Update (October 11): Merck applied to the US Food and Drug Administration for emergency use of its antiviral pill today. The application specifies that the pill would be authorized only for high-risk adults such as the elderly or those who are immunocompromised, The New York Times reports.
Merck and Ridgeback Therapeutics announced today (October 1) that their oral drug molnupiravir cuts the risk of COVID-19–related hospitalization or death by 50 percent when administered within five days of the onset of COVID-19 symptoms. According to the companies’ news release, about 7 percent of the 385 trial participants who received the oral molnupiravir pill were hospitalized, and none died. The risk doubled among the 377 patients given a placebo, with about 14 percent hospitalized, and eight deaths. The data from the trials has not yet been peer-reviewed.
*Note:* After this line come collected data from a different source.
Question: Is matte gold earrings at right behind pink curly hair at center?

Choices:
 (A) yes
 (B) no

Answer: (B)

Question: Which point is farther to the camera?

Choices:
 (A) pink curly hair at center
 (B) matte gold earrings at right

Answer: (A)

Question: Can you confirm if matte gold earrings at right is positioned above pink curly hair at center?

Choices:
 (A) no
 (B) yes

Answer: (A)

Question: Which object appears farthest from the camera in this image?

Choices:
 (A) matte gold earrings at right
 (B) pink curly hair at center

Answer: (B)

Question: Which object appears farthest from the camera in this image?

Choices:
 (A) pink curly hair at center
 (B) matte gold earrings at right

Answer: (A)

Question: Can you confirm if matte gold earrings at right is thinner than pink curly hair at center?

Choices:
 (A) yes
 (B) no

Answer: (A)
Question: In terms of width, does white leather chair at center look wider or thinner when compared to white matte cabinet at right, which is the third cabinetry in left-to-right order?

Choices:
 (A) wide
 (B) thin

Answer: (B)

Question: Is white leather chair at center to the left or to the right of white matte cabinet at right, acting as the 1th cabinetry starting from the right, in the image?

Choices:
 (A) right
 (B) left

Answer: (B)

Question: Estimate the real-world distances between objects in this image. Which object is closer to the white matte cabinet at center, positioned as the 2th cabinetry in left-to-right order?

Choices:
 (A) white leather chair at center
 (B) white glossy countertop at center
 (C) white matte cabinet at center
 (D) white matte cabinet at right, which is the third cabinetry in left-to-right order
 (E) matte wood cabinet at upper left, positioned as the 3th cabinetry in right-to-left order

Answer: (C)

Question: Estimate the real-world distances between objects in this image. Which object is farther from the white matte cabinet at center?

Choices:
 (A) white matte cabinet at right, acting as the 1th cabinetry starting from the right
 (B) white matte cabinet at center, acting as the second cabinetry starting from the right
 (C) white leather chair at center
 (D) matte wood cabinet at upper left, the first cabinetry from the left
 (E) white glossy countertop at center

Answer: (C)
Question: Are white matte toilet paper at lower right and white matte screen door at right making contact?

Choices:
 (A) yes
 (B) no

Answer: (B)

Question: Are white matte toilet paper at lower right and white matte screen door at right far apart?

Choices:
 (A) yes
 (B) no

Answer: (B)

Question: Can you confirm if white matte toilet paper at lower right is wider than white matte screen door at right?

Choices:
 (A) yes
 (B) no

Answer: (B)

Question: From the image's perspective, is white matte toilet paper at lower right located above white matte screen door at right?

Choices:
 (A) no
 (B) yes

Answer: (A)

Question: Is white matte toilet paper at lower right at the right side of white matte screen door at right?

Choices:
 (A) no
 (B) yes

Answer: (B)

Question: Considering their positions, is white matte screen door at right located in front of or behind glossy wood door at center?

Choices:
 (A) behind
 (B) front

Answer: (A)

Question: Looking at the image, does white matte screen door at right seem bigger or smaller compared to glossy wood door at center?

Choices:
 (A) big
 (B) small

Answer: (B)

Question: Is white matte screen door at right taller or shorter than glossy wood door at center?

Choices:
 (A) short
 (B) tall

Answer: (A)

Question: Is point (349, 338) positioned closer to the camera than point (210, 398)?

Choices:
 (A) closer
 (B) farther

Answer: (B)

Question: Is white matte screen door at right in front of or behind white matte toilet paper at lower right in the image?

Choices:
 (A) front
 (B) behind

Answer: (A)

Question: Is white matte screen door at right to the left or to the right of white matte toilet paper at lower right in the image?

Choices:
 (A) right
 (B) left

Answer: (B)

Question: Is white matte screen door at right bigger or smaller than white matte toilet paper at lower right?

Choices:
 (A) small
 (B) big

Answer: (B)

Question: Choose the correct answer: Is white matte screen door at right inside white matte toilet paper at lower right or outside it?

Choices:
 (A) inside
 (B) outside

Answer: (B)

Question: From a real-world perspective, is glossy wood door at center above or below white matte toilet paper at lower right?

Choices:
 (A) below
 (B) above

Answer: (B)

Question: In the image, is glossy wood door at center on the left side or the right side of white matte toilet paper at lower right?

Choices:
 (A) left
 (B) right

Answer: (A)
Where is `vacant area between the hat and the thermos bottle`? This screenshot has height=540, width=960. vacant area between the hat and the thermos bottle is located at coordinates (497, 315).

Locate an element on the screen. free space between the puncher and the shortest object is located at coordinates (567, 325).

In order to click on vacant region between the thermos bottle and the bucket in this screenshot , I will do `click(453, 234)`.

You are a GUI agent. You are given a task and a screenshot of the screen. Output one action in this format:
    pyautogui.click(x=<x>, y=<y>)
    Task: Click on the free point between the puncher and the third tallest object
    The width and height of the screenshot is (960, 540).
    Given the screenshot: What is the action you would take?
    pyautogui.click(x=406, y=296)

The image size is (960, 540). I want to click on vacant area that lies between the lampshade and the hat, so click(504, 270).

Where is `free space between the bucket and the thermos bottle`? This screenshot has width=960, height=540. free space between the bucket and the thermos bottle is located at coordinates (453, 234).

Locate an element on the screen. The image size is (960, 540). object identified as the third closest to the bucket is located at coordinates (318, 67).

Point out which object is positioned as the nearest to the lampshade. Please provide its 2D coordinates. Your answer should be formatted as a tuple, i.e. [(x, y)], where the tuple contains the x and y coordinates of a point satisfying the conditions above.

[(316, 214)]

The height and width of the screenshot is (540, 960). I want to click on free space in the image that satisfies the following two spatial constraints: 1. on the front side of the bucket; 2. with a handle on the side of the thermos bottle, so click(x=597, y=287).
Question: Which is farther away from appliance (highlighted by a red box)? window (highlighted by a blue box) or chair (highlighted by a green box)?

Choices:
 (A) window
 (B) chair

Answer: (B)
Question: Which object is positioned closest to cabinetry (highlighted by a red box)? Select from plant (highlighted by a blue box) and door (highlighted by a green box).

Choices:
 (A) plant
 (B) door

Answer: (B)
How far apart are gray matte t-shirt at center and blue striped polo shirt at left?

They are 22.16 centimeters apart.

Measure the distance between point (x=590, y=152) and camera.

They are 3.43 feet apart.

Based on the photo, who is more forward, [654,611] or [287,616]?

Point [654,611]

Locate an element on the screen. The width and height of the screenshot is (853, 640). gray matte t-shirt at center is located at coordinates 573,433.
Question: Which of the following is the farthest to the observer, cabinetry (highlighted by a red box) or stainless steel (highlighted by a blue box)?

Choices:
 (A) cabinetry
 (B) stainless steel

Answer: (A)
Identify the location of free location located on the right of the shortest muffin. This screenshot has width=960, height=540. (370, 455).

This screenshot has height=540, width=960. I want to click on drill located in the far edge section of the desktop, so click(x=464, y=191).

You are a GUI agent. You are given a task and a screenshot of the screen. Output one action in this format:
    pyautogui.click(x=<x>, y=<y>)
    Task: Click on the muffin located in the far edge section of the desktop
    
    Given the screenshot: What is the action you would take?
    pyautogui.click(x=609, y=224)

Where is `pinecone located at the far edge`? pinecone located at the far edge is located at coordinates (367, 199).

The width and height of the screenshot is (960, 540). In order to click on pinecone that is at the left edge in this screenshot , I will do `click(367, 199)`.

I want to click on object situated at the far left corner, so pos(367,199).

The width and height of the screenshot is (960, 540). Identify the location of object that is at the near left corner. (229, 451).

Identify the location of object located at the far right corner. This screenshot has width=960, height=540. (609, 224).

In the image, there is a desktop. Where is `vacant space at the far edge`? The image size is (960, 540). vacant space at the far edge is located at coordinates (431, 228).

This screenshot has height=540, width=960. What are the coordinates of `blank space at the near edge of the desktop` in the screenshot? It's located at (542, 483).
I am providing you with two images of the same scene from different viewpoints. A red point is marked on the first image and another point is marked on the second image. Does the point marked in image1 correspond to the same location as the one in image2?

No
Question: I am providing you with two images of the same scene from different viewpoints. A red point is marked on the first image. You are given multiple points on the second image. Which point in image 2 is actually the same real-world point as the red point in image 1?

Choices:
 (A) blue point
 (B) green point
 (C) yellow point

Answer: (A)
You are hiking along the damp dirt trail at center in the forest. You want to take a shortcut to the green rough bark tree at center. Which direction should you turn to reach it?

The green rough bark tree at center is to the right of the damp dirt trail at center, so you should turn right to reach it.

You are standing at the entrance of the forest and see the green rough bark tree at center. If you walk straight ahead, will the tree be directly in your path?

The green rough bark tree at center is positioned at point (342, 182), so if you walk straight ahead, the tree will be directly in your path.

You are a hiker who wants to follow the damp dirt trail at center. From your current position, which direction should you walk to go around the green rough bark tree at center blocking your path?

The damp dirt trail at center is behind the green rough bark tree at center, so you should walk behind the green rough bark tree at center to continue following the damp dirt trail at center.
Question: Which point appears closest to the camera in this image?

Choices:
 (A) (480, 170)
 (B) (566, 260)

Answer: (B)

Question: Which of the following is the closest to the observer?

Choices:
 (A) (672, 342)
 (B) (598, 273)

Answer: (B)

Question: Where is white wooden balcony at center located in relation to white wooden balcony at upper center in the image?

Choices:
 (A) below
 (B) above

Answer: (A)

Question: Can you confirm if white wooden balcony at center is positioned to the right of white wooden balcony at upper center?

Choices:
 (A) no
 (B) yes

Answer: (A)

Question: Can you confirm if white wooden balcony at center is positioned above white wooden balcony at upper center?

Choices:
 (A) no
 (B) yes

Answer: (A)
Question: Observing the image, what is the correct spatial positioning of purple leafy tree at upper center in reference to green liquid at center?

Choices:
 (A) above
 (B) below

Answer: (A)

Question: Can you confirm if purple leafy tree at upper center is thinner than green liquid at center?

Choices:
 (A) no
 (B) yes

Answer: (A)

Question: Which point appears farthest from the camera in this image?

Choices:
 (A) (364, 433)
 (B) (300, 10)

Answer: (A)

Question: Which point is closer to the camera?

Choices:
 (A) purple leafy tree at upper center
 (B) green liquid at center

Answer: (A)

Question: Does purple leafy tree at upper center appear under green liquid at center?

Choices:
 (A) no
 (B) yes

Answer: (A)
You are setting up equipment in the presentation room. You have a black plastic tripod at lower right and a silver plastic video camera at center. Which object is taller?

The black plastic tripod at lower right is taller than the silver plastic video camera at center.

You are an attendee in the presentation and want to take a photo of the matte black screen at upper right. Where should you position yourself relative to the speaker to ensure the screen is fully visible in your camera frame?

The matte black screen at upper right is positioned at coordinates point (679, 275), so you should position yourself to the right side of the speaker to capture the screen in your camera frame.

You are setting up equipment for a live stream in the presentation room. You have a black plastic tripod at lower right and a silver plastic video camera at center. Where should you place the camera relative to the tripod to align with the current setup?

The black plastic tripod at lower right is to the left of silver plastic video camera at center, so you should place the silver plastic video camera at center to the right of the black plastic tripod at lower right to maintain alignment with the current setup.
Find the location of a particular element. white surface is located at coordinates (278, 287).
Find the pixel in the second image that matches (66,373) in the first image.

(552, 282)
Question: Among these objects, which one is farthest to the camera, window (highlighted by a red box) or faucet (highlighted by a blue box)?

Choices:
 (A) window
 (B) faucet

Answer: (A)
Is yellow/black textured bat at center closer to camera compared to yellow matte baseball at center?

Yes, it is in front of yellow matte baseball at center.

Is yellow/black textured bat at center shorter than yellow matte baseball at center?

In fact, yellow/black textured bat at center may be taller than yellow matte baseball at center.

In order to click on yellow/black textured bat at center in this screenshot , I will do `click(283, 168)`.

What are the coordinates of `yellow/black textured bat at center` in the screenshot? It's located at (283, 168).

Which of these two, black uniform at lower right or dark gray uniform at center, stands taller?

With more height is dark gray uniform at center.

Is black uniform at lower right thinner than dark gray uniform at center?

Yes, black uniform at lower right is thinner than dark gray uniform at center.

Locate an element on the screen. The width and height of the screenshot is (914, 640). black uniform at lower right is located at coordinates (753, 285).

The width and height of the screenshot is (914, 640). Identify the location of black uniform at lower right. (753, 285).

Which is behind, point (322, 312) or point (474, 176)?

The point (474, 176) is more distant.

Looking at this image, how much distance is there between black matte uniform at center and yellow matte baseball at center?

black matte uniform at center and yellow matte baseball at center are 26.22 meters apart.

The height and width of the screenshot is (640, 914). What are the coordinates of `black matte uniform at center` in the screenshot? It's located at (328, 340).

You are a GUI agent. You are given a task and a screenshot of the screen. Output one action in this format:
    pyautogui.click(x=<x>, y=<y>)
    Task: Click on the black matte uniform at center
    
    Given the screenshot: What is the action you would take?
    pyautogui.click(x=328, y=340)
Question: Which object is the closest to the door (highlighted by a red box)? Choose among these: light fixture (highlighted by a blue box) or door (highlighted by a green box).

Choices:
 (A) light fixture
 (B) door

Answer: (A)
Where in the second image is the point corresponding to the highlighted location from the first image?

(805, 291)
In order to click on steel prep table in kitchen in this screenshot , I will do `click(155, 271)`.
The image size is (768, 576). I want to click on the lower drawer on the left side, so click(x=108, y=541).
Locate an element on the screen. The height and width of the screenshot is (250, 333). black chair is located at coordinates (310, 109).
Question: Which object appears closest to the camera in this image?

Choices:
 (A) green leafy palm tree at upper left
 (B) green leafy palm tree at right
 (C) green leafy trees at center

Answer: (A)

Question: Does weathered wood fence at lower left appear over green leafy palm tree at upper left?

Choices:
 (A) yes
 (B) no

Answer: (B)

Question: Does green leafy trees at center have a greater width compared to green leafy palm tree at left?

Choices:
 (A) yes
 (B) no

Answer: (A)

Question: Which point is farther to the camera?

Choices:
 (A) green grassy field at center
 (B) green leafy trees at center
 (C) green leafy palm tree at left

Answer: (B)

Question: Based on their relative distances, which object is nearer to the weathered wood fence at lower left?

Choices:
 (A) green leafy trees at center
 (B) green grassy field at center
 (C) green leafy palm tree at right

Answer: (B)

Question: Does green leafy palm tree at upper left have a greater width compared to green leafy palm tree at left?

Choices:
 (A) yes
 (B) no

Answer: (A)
Merck will apply to the US Food and Drug Administration (FDA) for emergency use authorization for the drug “as soon as possible,” the announcement says.
According to STAT, the way the drug is administered sets it apart from other COVID-19 therapeutics. Monoclonal antibody treatments are currently limited to high-risk populations, such as the elderly or immune-compromised and are administered via injection or infusions. Another drug remdesivir must be given intravenously and is only available for hospitalized patients. Merck’s molnupiravir, in contrast, can be taken orally by outpatients. Virologist Angela Rasmussen of the University of Saskatchewan tells the Times that there could be “an objectively larger number of lives saved potentially with this drug” compared to other available COVID-19 treatments.
Experts also expect molnupiravir to be cheaper than other COVID-19 drugs, making it more accessible than, for example, monoclonal antibody treatments, which can cost several thousand dollars per patient according to the Times. If the drug is approved, Merck says it plans to use a tiered pricing framework for molnupiravir to account for different countries’ healthcare resources. Natalie Dean, an infectious disease researcher and biostatistics professor at Emory University, tells STAT, “The more accessible that can be, the more effective it can be.”
Merck had initially aimed to collect data on 1,500 participants in the trial, but halted early on the recommendation of an independent advisory board and the FDA due to its positive indicators of efficacy. The companies have not yet released information on what types of potential side effects the pill might have, but state in their news release that rates of adverse events in the treatment and placebo group were comparable. The Washington Post reports that animal experiments using molnupiravir indicate it is effective against variants such as Delta.
If it receives emergency use authorization, the pill could become the first clinically available oral antiviral treatment for COVID-19. Merck says it is seeking authorization from international regulators as well as the FDA. Meanwhile, competitors such as Atea Pharmaceuticals, Roche, and Pfizer are developing their own oral antiviral medications.